Iran-Israel war may increase sea transportation cost once again
16-Jun-2025 04:25 PM
Mumbai. The ongoing conflict between Iran and Israel is expected to significantly impact global trade dynamics, especially if the war in West Asia continues for an extended period.
One of the major concerns is the potential disruption of the Strait of Hormuz—a critical maritime chokepoint through which nearly 25 percent of the world’s petroleum trade passes. Iran has warned of a possible closure of this vital route.

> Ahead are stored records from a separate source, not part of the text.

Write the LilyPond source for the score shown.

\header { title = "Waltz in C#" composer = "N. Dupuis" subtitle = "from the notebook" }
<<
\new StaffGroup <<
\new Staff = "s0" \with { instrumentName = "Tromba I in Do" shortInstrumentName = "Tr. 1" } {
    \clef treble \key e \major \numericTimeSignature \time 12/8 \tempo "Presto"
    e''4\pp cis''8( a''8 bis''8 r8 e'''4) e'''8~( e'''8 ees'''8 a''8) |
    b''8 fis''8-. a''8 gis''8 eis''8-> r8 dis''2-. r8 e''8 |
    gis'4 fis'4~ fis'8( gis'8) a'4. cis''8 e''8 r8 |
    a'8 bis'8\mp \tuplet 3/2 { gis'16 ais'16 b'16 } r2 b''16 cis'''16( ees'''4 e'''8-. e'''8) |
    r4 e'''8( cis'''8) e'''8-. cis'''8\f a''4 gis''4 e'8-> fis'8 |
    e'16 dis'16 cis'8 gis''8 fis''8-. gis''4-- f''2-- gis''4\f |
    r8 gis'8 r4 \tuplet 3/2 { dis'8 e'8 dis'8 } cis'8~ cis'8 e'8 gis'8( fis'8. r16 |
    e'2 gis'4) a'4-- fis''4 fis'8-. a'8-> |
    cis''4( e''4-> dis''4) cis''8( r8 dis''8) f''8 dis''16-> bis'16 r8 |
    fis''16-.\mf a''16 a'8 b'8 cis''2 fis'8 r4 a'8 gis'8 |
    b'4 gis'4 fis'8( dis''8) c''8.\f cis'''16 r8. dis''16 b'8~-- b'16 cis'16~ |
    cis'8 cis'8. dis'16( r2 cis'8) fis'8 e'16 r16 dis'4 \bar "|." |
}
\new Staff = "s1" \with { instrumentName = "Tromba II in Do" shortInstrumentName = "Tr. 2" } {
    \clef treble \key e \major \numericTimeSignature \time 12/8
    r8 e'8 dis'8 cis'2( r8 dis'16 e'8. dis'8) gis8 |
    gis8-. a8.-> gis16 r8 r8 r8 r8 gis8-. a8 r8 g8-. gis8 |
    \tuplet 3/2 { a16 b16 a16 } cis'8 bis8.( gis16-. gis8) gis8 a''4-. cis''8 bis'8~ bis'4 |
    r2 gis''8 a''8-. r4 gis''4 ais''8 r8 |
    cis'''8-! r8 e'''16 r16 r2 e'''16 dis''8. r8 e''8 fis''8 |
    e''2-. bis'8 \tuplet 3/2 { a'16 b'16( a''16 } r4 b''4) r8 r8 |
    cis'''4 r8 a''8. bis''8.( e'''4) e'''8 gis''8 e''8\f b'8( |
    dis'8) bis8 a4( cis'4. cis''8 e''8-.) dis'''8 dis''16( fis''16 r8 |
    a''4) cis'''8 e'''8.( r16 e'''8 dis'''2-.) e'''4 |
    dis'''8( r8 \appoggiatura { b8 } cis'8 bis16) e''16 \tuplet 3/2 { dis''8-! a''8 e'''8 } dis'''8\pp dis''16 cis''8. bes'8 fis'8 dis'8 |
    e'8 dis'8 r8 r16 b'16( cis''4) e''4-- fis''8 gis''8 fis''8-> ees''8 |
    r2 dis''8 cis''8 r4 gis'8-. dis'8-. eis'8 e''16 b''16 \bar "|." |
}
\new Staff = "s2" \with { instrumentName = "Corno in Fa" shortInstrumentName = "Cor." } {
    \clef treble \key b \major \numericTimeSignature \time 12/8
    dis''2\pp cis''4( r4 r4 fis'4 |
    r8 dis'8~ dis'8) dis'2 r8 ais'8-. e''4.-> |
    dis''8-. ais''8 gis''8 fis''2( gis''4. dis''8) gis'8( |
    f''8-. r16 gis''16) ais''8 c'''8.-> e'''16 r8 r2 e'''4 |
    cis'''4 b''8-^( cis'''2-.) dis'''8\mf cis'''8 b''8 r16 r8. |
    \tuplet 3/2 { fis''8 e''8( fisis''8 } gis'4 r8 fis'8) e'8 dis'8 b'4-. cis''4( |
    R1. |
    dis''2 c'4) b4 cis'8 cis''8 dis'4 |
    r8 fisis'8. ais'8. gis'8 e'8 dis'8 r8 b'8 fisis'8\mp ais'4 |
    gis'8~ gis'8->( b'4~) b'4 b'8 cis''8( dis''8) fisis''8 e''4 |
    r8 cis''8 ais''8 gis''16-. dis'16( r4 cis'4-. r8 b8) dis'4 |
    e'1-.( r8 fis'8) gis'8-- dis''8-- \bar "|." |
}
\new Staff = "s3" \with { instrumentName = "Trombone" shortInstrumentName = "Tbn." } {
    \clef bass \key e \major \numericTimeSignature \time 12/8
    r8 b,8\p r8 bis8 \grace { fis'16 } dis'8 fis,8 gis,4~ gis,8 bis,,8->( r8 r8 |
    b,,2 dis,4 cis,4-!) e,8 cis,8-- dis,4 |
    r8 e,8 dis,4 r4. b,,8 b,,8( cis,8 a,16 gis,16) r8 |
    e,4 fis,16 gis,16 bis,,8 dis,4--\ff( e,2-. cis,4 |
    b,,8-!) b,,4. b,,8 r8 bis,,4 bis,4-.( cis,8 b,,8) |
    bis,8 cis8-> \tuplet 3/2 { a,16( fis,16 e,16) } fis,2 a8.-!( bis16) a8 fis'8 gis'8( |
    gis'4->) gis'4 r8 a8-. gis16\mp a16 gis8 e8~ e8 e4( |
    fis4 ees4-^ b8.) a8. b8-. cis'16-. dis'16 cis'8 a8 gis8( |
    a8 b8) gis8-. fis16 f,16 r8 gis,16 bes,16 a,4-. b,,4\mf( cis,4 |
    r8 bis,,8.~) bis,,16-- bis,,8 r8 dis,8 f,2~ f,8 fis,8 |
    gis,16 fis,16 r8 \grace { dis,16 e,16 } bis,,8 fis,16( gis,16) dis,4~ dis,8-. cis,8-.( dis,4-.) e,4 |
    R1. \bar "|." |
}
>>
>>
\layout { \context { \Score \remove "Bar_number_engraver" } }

For India, the immediate consequence would be a rise in sea transportation and insurance costs. According to the Director General of the Federation of Indian Exporters Organization (FIEO), while maritime traffic in the Red Sea region had recently started returning to normal and freight and insurance rates had stabilized, the new conflict could reverse these gains.
Cargo ships had resumed using the Red Sea route, which saves 15–20 days in transit time for vessels travelling from India and Asia to Europe and the Americas.
However, the resurgence of Yemen’s Houthi rebels—who are aligned with Iran—adds a new layer of threat. The group has resumed missile attacks on Israel and is expected to target commercial ships transiting the Red Sea.
This could make the Red Sea and Suez Canal route unsafe, forcing vessels to take the much longer route around the southern tip of Africa, thereby increasing journey times and operational costs.
The Chairman of the Engineering Export Promotion Council noted that while the Red Sea waterway has not yet been closed, the situation remains volatile.
So far, shipping companies have not officially revised freight charges, providing temporary relief to Indian exporters. Nonetheless, they remain concerned that any escalation in the conflict could quickly change the scenario and significantly raise transportation costs in the coming weeks.